What to produce: Begin the copy at the line that contains "31: (790, 188, 3.34)", end it at the last line of the entries below, keep every word exact, and include no pictures.

___ Supplied entries

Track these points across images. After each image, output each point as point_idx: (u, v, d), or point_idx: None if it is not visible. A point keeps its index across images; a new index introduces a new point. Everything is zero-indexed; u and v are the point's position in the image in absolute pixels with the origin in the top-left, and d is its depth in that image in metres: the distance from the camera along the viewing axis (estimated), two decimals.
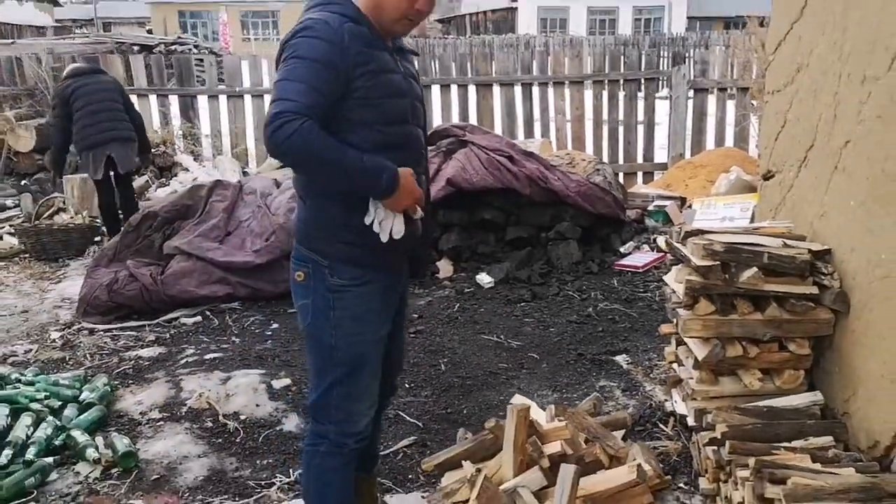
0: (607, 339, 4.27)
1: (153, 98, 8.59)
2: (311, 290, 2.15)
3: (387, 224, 2.08)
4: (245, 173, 8.06)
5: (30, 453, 2.96)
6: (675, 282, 3.03)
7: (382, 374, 2.30)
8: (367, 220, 2.07)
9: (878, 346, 2.60)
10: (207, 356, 4.03)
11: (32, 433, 3.07)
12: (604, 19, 41.52)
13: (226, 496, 2.84)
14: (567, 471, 2.26)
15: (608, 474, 2.51)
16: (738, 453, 2.48)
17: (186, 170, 8.27)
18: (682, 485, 2.87)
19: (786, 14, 3.39)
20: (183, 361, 3.99)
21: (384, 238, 2.08)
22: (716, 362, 2.85)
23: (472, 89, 8.60)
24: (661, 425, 3.28)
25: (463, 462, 2.62)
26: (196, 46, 20.16)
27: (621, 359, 4.02)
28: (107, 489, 2.87)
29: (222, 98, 8.61)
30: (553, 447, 2.57)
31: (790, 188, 3.34)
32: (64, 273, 5.75)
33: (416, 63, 2.35)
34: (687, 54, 11.10)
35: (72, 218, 6.42)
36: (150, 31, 32.84)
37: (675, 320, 3.03)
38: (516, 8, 41.83)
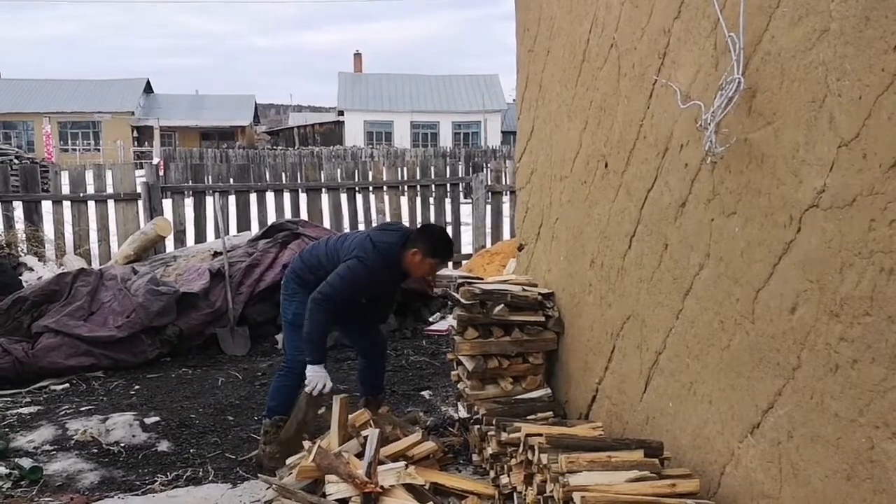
0: (416, 380, 5.45)
1: None
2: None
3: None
4: None
5: None
6: (452, 318, 4.29)
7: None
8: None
9: (576, 349, 3.95)
10: (83, 408, 4.80)
11: None
12: (426, 132, 44.64)
13: (119, 492, 3.69)
14: (373, 433, 3.37)
15: (403, 441, 3.64)
16: (490, 423, 3.69)
17: (31, 269, 8.78)
18: (461, 461, 4.04)
19: (525, 135, 4.87)
20: (62, 413, 4.73)
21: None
22: (480, 372, 4.08)
23: (302, 194, 9.79)
24: (450, 429, 4.46)
25: (304, 443, 3.65)
26: (18, 158, 20.09)
27: (426, 393, 5.21)
28: (20, 493, 3.63)
29: (66, 203, 9.27)
30: (365, 432, 3.66)
31: (532, 254, 4.74)
32: None
33: None
34: (485, 164, 12.98)
35: None
36: None
37: (453, 346, 4.28)
38: (343, 122, 44.14)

______

Final answer:
31: (790, 188, 3.34)
32: (64, 273, 5.75)
33: (416, 63, 2.35)
34: (687, 54, 11.10)
35: (72, 218, 6.42)
36: (150, 31, 32.84)
37: (675, 320, 3.03)
38: (516, 8, 41.83)
0: (416, 380, 5.45)
1: None
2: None
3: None
4: None
5: None
6: (452, 318, 4.29)
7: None
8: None
9: (576, 349, 3.95)
10: (83, 408, 4.80)
11: None
12: (426, 132, 44.64)
13: (119, 492, 3.69)
14: (373, 433, 3.37)
15: (403, 441, 3.64)
16: (490, 423, 3.69)
17: (31, 269, 8.78)
18: (461, 461, 4.04)
19: (525, 135, 4.87)
20: (62, 413, 4.73)
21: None
22: (480, 372, 4.08)
23: (302, 194, 9.79)
24: (450, 429, 4.46)
25: (304, 443, 3.65)
26: (18, 158, 20.09)
27: (426, 393, 5.21)
28: (20, 493, 3.63)
29: (66, 203, 9.27)
30: (365, 432, 3.66)
31: (532, 254, 4.74)
32: None
33: None
34: (485, 164, 12.98)
35: None
36: None
37: (453, 346, 4.28)
38: (343, 122, 44.14)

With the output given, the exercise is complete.